Une collision informationnelle s’est produite ces jours–ci qui mérite une seconde de réflexion. D’une part, des « scientifiques » ont été condamnés pour avoir minimisé les risques d’un tremblement de terre en Italie, d’autre part, un biologiste toxicologue se fait enfoncer (aplatir, écrabouiller, néantifier etc.) par les agences sanitaires, pour avoir selon elles, extrapolé ses résultats, et donc exagéré la dangerosité des OGM (plus précisément, des OGM truffés de roundup). Va-t-on condamner les responsables de ces agences, si demain la dangerosité des OGM est confirmée?
Une fois n’est pas coutume, je me dis que mon avis pourrait intéresser quelques personnes.
Tout d’abord concernant les travaux de Seralini, je me range à titre personnel auprès de ce chercheur. Il a publié un article dans une revue à comité de lecture, et a passé le barrage de l’évaluation anonyme par les pairs. Nous savons tous que ce barrage n’est pas une garantie absolue, mais enfin, c’est toujours mieux que les prises de positions solennelles d’agences toutes plus ou moins liées à des intérêts privés ou étatiques. Si des scientifiques ont quelque chose à redire, qu’ils soumettent un « comment » à la revue, c’est la procédure normale. Tous ces dénigrements contre M. Séralini sont nuls et non avenus, sur le plan scientifique.

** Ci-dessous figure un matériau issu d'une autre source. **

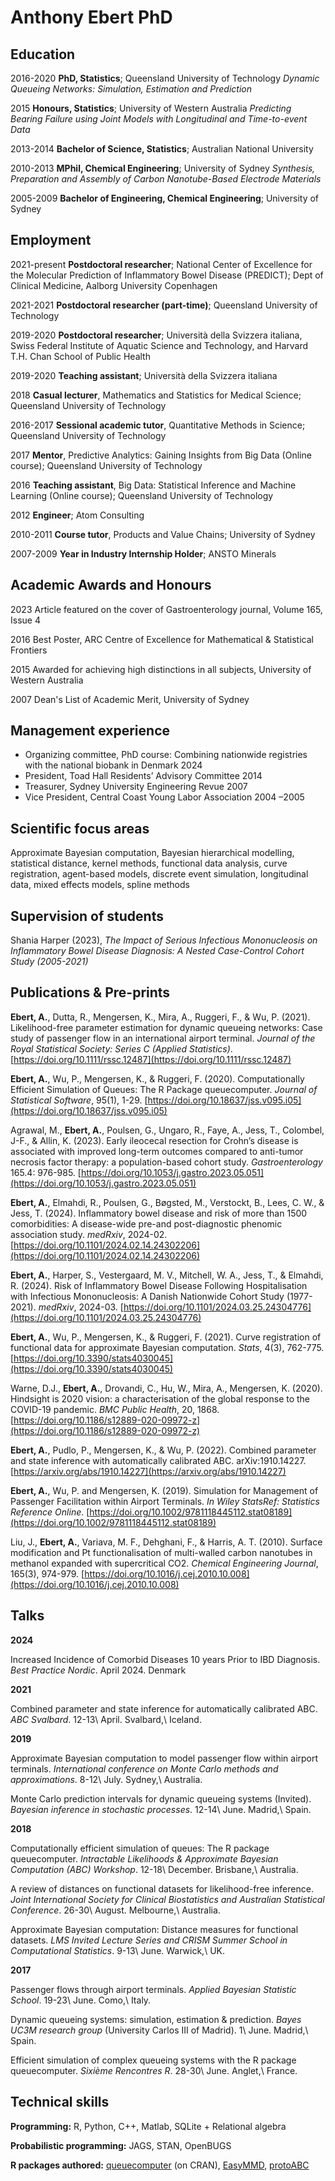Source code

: <title> Anthony Ebert </title>

Anthony Ebert PhD
============

Education
---------

2016-2020 **PhD, Statistics**; Queensland University of Technology *​Dynamic Queueing Networks: Simulation, Estimation and Prediction​*

2015 **Honours, Statistics**; University of Western Australia *Predicting Bearing Failure using Joint Models with Longitudinal and Time-to-event Data*

2013-2014 **Bachelor of Science, Statistics**; Australian National University

2010-2013 **MPhil, Chemical Engineering**; University of Sydney *Synthesis, Preparation and Assembly of Carbon Nanotube-Based Electrode Materials*

2005-2009 **Bachelor of Engineering, Chemical Engineering**; University of Sydney

Employment
----------

2021-present **Postdoctoral researcher**; National Center of Excellence for the Molecular Prediction of Inflammatory Bowel Disease (PREDICT); Dept of Clinical Medicine, Aalborg University Copenhagen

2021-2021 **Postdoctoral researcher (part-time)**; Queensland University of Technology

2019-2020 **Postdoctoral researcher**; Università della Svizzera italiana, Swiss Federal Institute of Aquatic Science and Technology, and Harvard T.H. Chan School of Public Health

2019-2020 **Teaching assistant**; Università della Svizzera italiana

2018 **Casual lecturer**, Mathematics and Statistics for Medical Science; Queensland University of Technology

2016-2017 **Sessional academic tutor**, Quantitative Methods in Science; Queensland University of Technology

2017 **Mentor**, Predictive Analytics: Gaining Insights from Big Data (Online course); Queensland University of Technology

2016 **Teaching assistant**, Big Data: Statistical Inference and Machine Learning (Online course); Queensland University of Technology

2012 **Engineer**; Atom Consulting

2010-2011 **Course tutor**, Products and Value Chains; University of Sydney

2007-2009 **Year in Industry Internship Holder**; ANSTO Minerals

Academic Awards and Honours
--------------------------

2023 Article featured on the cover of Gastroenterology journal, Volume 165, Issue 4

2016 Best Poster, ARC Centre of Excellence for Mathematical & Statistical Frontiers

2015 Awarded for achieving high distinctions in all subjects, University of Western Australia

2007 Dean's List of Academic Merit, University of Sydney


Management experience
--------------------------

* Organizing committee, PhD course: Combining nationwide registries with the national biobank in Denmark 2024
* President, Toad Hall Residents’ Advisory Committee 2014
* Treasurer, Sydney University Engineering Revue 2007
* Vice President, Central Coast Young Labor Association 2004 –2005

Scientific focus areas
--------------------------

Approximate Bayesian computation, Bayesian hierarchical modelling, statistical distance, kernel methods, functional data analysis, curve registration, agent-based models, discrete event simulation, longitudinal data, mixed effects models, spline methods

Supervision of students
--------------------------

Shania Harper (2023), *The Impact of Serious Infectious Mononucleosis on Inflammatory Bowel Disease Diagnosis: A Nested Case-Control Cohort Study (2005-2021)*

Publications \& Pre-prints
--------------------------

**Ebert, A.**, Dutta, R., Mengersen, K., Mira, A., Ruggeri, F., & Wu, P. (2021). Likelihood-free parameter estimation for dynamic queueing networks: Case study of passenger flow in an international airport terminal. *Journal of the Royal Statistical Society: Series C (Applied Statistics)*. [https://doi.org/10.1111/rssc.12487](https://doi.org/10.1111/rssc.12487)

**Ebert, A.**, Wu, P., Mengersen, K., & Ruggeri, F. (2020). Computationally Efficient Simulation of Queues: The R Package queuecomputer. *Journal of Statistical Software*, 95(1), 1-29. [https://doi.org/10.18637/jss.v095.i05](https://doi.org/10.18637/jss.v095.i05)

Agrawal, M., **Ebert, A.**, Poulsen, G., Ungaro, R., Faye, A., Jess, T., Colombel, J-F., & Allin, K. (2023). Early ileocecal resection for Crohn’s disease is associated with improved long-term outcomes compared to anti-tumor necrosis factor therapy: a population-based cohort study. *Gastroenterology* 165.4: 976-985. [https://doi.org/10.1053/j.gastro.2023.05.051](https://doi.org/10.1053/j.gastro.2023.05.051)

**Ebert, A.**, Elmahdi, R., Poulsen, G., Bøgsted, M., Verstockt, B., Lees, C. W., & Jess, T. (2024). Inflammatory bowel disease and risk of more than 1500 comorbidities: A disease-wide pre-and post-diagnostic phenomic association study. *medRxiv*, 2024-02. [https://doi.org/10.1101/2024.02.14.24302206](https://doi.org/10.1101/2024.02.14.24302206)

**Ebert, A.**, Harper, S., Vestergaard, M. V., Mitchell, W. A., Jess, T., & Elmahdi, R. (2024). Risk of Inflammatory Bowel Disease Following Hospitalisation with Infectious Mononucleosis: A Danish Nationwide Cohort Study (1977-2021). *medRxiv*, 2024-03. [https://doi.org/10.1101/2024.03.25.24304776](https://doi.org/10.1101/2024.03.25.24304776)

**Ebert, A.**, Wu, P., Mengersen, K., & Ruggeri, F. (2021). Curve registration of functional data for approximate Bayesian computation. *Stats*, 4(3), 762-775. [https://doi.org/10.3390/stats4030045](https://doi.org/10.3390/stats4030045)

Warne, D.J., **Ebert, A.**, Drovandi, C., Hu, W., Mira, A., Mengersen, K. (2020). Hindsight is 2020 vision: a characterisation of the global response to the COVID-19 pandemic. *BMC Public Health*, 20, 1868. [https://doi.org/10.1186/s12889-020-09972-z](https://doi.org/10.1186/s12889-020-09972-z)

**Ebert, A.**, Pudlo, P., Mengersen, K., & Wu, P. (2022). Combined parameter and state inference with automatically calibrated ABC. arXiv:1910.14227. [https://arxiv.org/abs/1910.14227](https://arxiv.org/abs/1910.14227)

**Ebert, A.**, Wu, P. and Mengersen, K. (2019). Simulation for Management of Passenger Facilitation within Airport Terminals. *In Wiley StatsRef: Statistics Reference Online*. [https://doi.org/10.1002/9781118445112.stat08189](https://doi.org/10.1002/9781118445112.stat08189)

Liu, J., **​Ebert, A.**​, Variava, M. F., Dehghani, F., & Harris, A. T. (2010). Surface modification and Pt functionalisation of multi-walled carbon nanotubes in methanol expanded with supercritical CO​2​. *Chemical Engineering Journal​*, 165(3), 974-979. [https://doi.org/10.1016/j.cej.2010.10.008](https://doi.org/10.1016/j.cej.2010.10.008)

Talks
------------------

**2024** 

Increased Incidence of Comorbid Diseases 10 years Prior to IBD Diagnosis. *Best Practice Nordic*. April 2024. Denmark

**2021**

Combined parameter and state inference for automatically calibrated ABC. *ABC Svalbard*. 12-13\ April. Svalbard,\ Iceland.

**2019**

Approximate Bayesian computation to model passenger flow within airport terminals. *International conference on Monte Carlo methods and approximations*. 8-12\ July. Sydney,\ Australia.

Monte Carlo prediction intervals for dynamic queueing systems (Invited). *Bayesian inference in stochastic processes*. 12-14\ June. Madrid,\ Spain. 

**2018**

Computationally efficient simulation of queues: The R package queuecomputer. *Intractable Likelihoods & Approximate Bayesian Computation (ABC) Workshop*. 12-18\ December. Brisbane,\ Australia. 

A review of distances on functional datasets for likelihood-free inference. *Joint International Society for Clinical Biostatistics and Australian Statistical Conference*. 26-30\ August. Melbourne,\ Australia.

Approximate Bayesian computation: Distance measures for functional datasets. *LMS Invited Lecture Series and CRISM Summer School in Computational Statistics*. 9-13\ June. Warwick,\ UK. 

**2017**

Passenger flows through airport terminals. *Applied Bayesian Statistic School*. 19-23\ June. Como,\ Italy. 

Dynamic queueing systems: simulation, estimation & prediction. *Bayes UC3M research group* (University Carlos III of Madrid). 1\ June. Madrid,\ Spain. 

Efficient simulation of complex queueing systems with the R package queuecomputer. *Sixième Rencontres R*. 28-30\ June. Anglet,\ France. 


Technical skills
-----------------

**Programming:** ​R, Python, C++, Matlab, SQLite + Relational algebra

**Probabilistic programming:** ​JAGS, STAN, OpenBUGS

**R packages authored:** ​[queuecomputer](https://cran.r-project.org/package=queuecomputer) (on CRAN), [EasyMMD](https://github.com/AnthonyEbert/EasyMMD), [protoABC](https://github.com/AnthonyEbert/protoABC)


<!-- Place this tag in your head or just before your close body tag. -->
<script async defer src="https://buttons.github.io/buttons.js"></script>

Sur le plan médiatique, ou décisionnel, ils ont peut-être une valeur, je n’en sais rien, ce n’est pas mon domaine. Sur le plan strictement scientifique, ça ne vaut rien (les commentaires, j’entends).
Concernant l’affaire du jugement de l’Aquila, vues en particulier depuis l’affaire Seralini, les choses sont passionnantes : enfin une société qui prend ses chercheurs au sérieux ! Je ne suis pas surpris, d’ailleurs, que cela vienne d’Italie, où les chercheurs sont souvent informellement appelés par leur titre : « Dottore ». Ce n’est pas demain la veille que quiconque en France fera des révérences à un chercheur (inutile de m’appeler Maître, je suis resté simple). Alors me direz-vous, je me trompe de débat puisque ces chercheurs ont été condamnés, pour leurs propos rassurants sur les tremblements de terre, une semaine avant la catastrophe; il n'est pas question de révérences à leur égard. J’ignore le détail de l’affaire ; si réellement les chercheurs ont minimisé les dangers d’un séisme possible, ils ont eu tort, puisque, comme ils le disent eux-mêmes, les séismes (et leur magnitude) sont quasiment imprévisibles (auquel cas, il vaut mieux être trop prudent que pas assez). Si c’est le cas, il y a peut-être matière à des poursuites ; ils ont peut-être causé la mort de certaines victimes, rassurées par des propos lénifiants. Mais le point sociétalement intéressant, est que cette société a pris les chercheurs très au sérieux : d’une part, certaines victimes ont semble-t-il dû leur mort au fait qu’elles ont pris au sérieux un mot de spécialistes, et d’autre part, des juges ont jugé les chercheurs suffisamment responsables pour les condamner (au lieu de les considérer comme des savants Cosinus irresponsables comme c’est souvent le cas). Quelque chose vient donc de changer ; il va falloir faire gaffe à ce qu’on dit.
A titre personnel, je suis à fond pour ; à fond pour que des chercheurs prennent des responsabilités et disent aux gens ce qu’ils doivent penser. Il n’y a plus de boussole nulle part, et la société part en vrille. Mon sentiment est que les chercheurs sont suffisamment éclairés, avancés et responsables, pour qu’on leur confie des décisions, ou en tout cas, qu’on prenne au sérieux leurs oracles. En échange, bien sûr, nous en paierons, le cas échéant, le prix.
Chacun pourra ne pas être d’accord avec ce propos, je le conçois, mais mon sentiment, au vu de l’état de la société et de certains débats, est que le monde de la recherche va mieux moralement que le reste de la société. Le jugement par les pairs s’est renforcé, il est dur, mais il existe. Le monde de la recherche est un univers qui accepte constamment sa remise en cause, dans une société ou plus personne ne veut être critiqué, ni remis en question (enseignement, SNCF, zhommes politiques, jeunesse, etc.) (je fais des jugements à l’emporte-pièce, ce n’est qu’un billet de blog : si vous-même acceptez volontiers la critique et la remise en question, ne vous sentez pas visé.).
A l’occasion, je dirai plus précisément ce que je pense du papier de Seralini, que je suis en train de lire (ou plutôt de ruminer).